For platform teams: absolutely. Treat it like code reuse for CI. Break monolith workflows into composable building blocks—security scans, cache warmers, SBOM, signing—and call them from application pipelines. You’ll reduce copy‑paste bugs and make policy rollouts a one‑file change. (github.blog)
Gotchas we’ve hit in real migrations
• Homebrew mismatches: Some formulae install to different prefixes on arm64; pin versions or add a quick brew --prefix probe and adjust PATH.
• Cache key churn: Moving from Intel to arm64 can change compiled artifact hashes; prime caches by running parallel lanes once before cutting over.
• Simulator availability: Xcode versions on macos-15 may not match what you pinned on macos-13; select the simulator explicitly.
• Embedded Node: If you vendor Node or use native modules, rebuild for arm64 and turn on --arch arm64 where needed; verify Rosetta isn’t silently in the path.
• Private repos and the agent: If you pilot Copilot’s coding agent, start with a sandbox repo until your governance and audit settings are dialed in. (github.blog)
A pragmatic CI blueprint for November
Use this structure as a north star for a modern Apple + npm shop:
• Runners: macos-15-xlarge for build/test/sign lanes; Linux containers for lint and unit tests that don’t need Xcode.

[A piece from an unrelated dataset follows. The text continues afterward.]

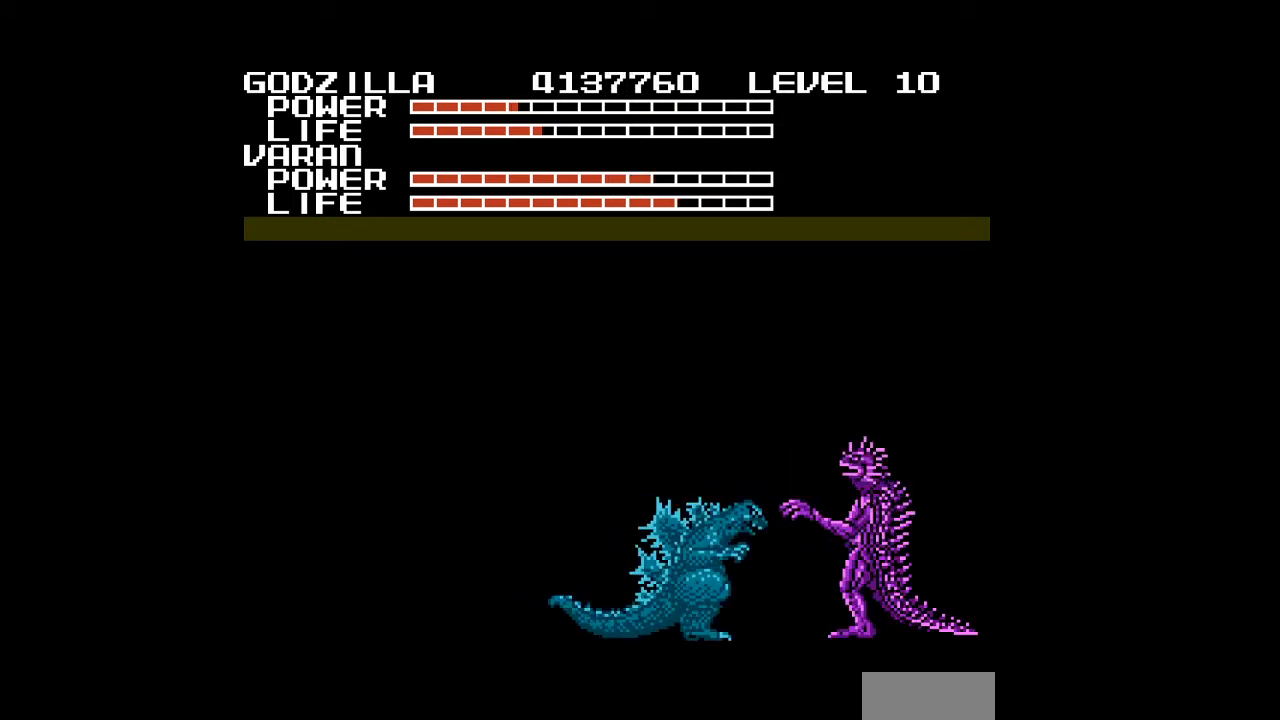
{"buttons": ["B", "DPAD_DOWN"], "events": [[33, "B", "down"], [67, "B", "up"], [100, "B", "down"], [133, "B", "up"], [167, "B", "down"], [200, "B", "up"], [233, "B", "down"], [267, "B", "up"], [300, "B", "down"], [333, "B", "up"], [367, "B", "down"], [400, "B", "up"], [433, "B", "down"], [467, "B", "up"], [500, "B", "down"]]}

• Reusable workflows: centralize security scanning, SBOM generation, and notarization; publish outputs as artifacts or reuse with workflow_call.
• Publishing: OIDC trusted publishing for npm (no long‑lived tokens), npm provenance on by default.
• Governance: required checks wrap the reusable workflows; branch protections map to app criticality; Copilot agent rolled out to an allowlist.
• Monitoring: alert on workflow failure spikes during brownout windows; add a dashboard tile for token expirations (or OIDC status) across repos. (github.blog)
Example: cutting over npm publish to OIDC in Actions
Here’s a simplified sequence to get off classic tokens fast:
1) In npm, enable trusted publishing for your package and associate the GitHub repo.
2) In your repo, ensure you’re using a recent actions/setup-node that supports npm provenance.
3) Add an id-token: write permission to the job and remove any NPM_TOKEN secret usage.
4) Run a dry‑run publish on a prerelease tag. If it passes, promote to stable.
This removes rotation busywork and eliminates a whole class of secret‑leak incidents. If you can’t adopt OIDC yet, generate a granular token, enable Bypass 2FA for CI, set a 30–60 day rotation timer, and update your pipeline docs. (github.blog)
Zooming out: why these changes are good for teams
The expanded workflow limits let platform engineering scale without duct tape. Apple Silicon runners bring real‑world speed gains where it matters. Brownouts are a nudge to clean up tech debt before it becomes incident response. And the npm token changes—though annoying—push us toward safer defaults. I’d rather invest a few hours this week than explain a failed release train on November 19. (github.blog)
What to do next
• Update runner labels and test on M2 today.
• Split monolith workflows and adopt reusable calls where it reduces duplication.
• Move npm publishing to OIDC; if not possible, rotate to granular tokens and set reminders before Nov 19.
• Pilot Copilot’s coding agent with a small group and clear usage reporting.
• Put a brownout calendar in your CI channel and staff a light touch watch during the windows. (github.blog)
If you need a deeper, step‑by‑step cutover, our GitHub Actions changes checklist pairs with our npm CI/CD cutover guide and last‑minute npm fixes before Nov 19. And if your team would rather not burn a sprint on this, talk to us about an assisted migration—start at our services page.
Final thought: November’s changes are not just chores—they’re leverage. Teams that make these updates now will ship faster on Apple Silicon, reduce their supply‑chain risk, and spend less time babysitting builds. That’s a trade I’ll take any day.